*What you are asked to do*
Transcription, pictures excluded: write out the data below exactly.
#####
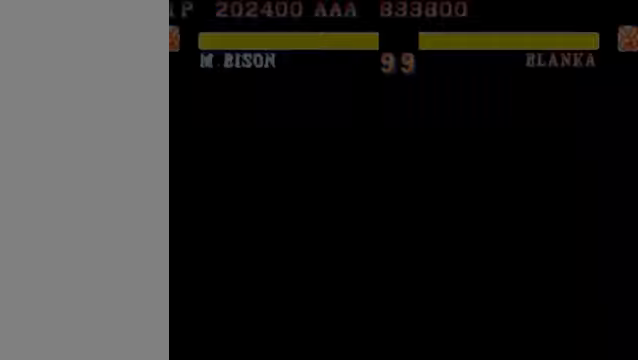
{"buttons": [], "left_stick": "center", "events": []}
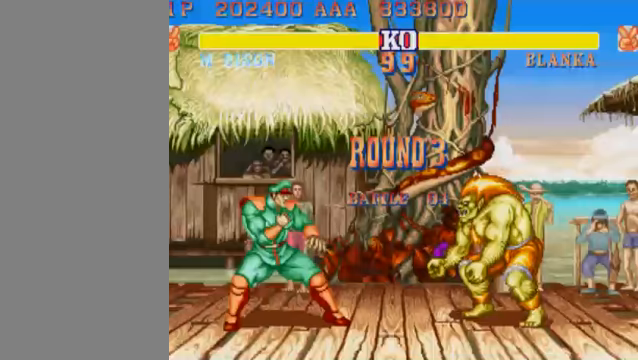
{"buttons": [], "left_stick": "left", "events": [[200, "left_stick", "left"]]}
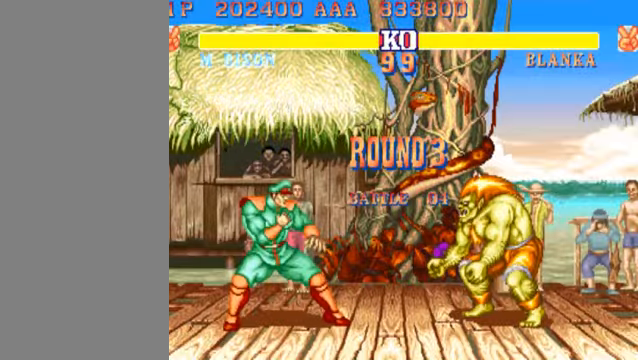
{"buttons": [], "left_stick": "left", "events": []}
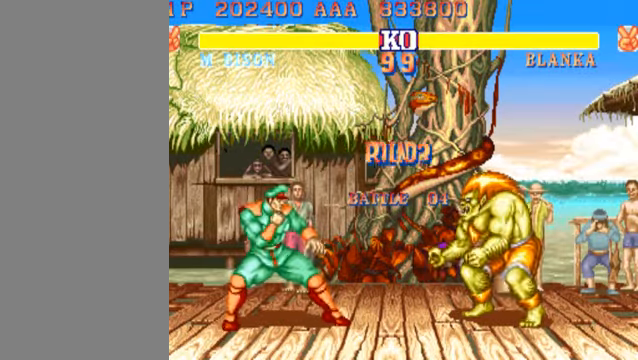
{"buttons": [], "left_stick": "left", "events": []}
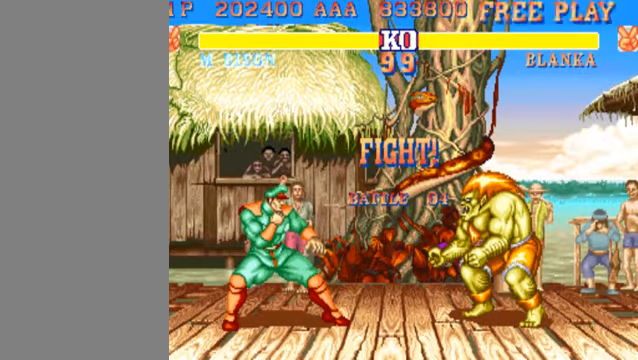
{"buttons": [], "left_stick": "left", "events": []}
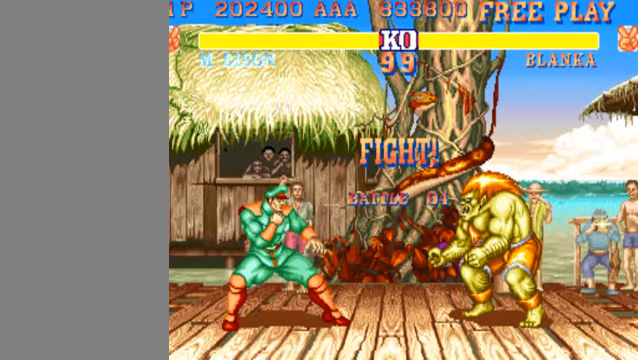
{"buttons": [], "left_stick": "left", "events": [[267, "MK", "down"], [500, "MK", "up"]]}
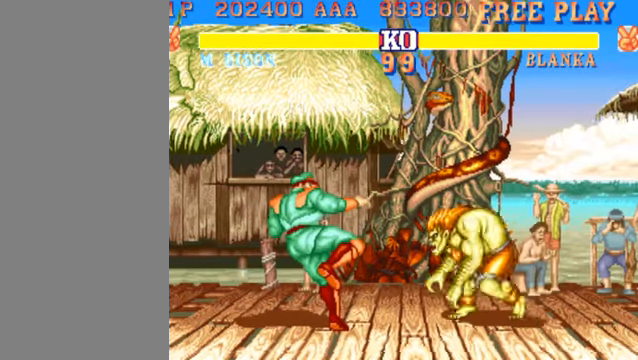
{"buttons": ["HK"], "left_stick": "left", "events": [[500, "HK", "down"]]}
#####
*Task result*
{"buttons": [], "left_stick": "center", "events": []}
{"buttons": [], "left_stick": "left", "events": [[200, "left_stick", "left"]]}
{"buttons": [], "left_stick": "left", "events": []}
{"buttons": [], "left_stick": "left", "events": []}
{"buttons": [], "left_stick": "left", "events": []}
{"buttons": [], "left_stick": "left", "events": [[267, "MK", "down"], [500, "MK", "up"]]}
{"buttons": ["HK"], "left_stick": "left", "events": [[500, "HK", "down"]]}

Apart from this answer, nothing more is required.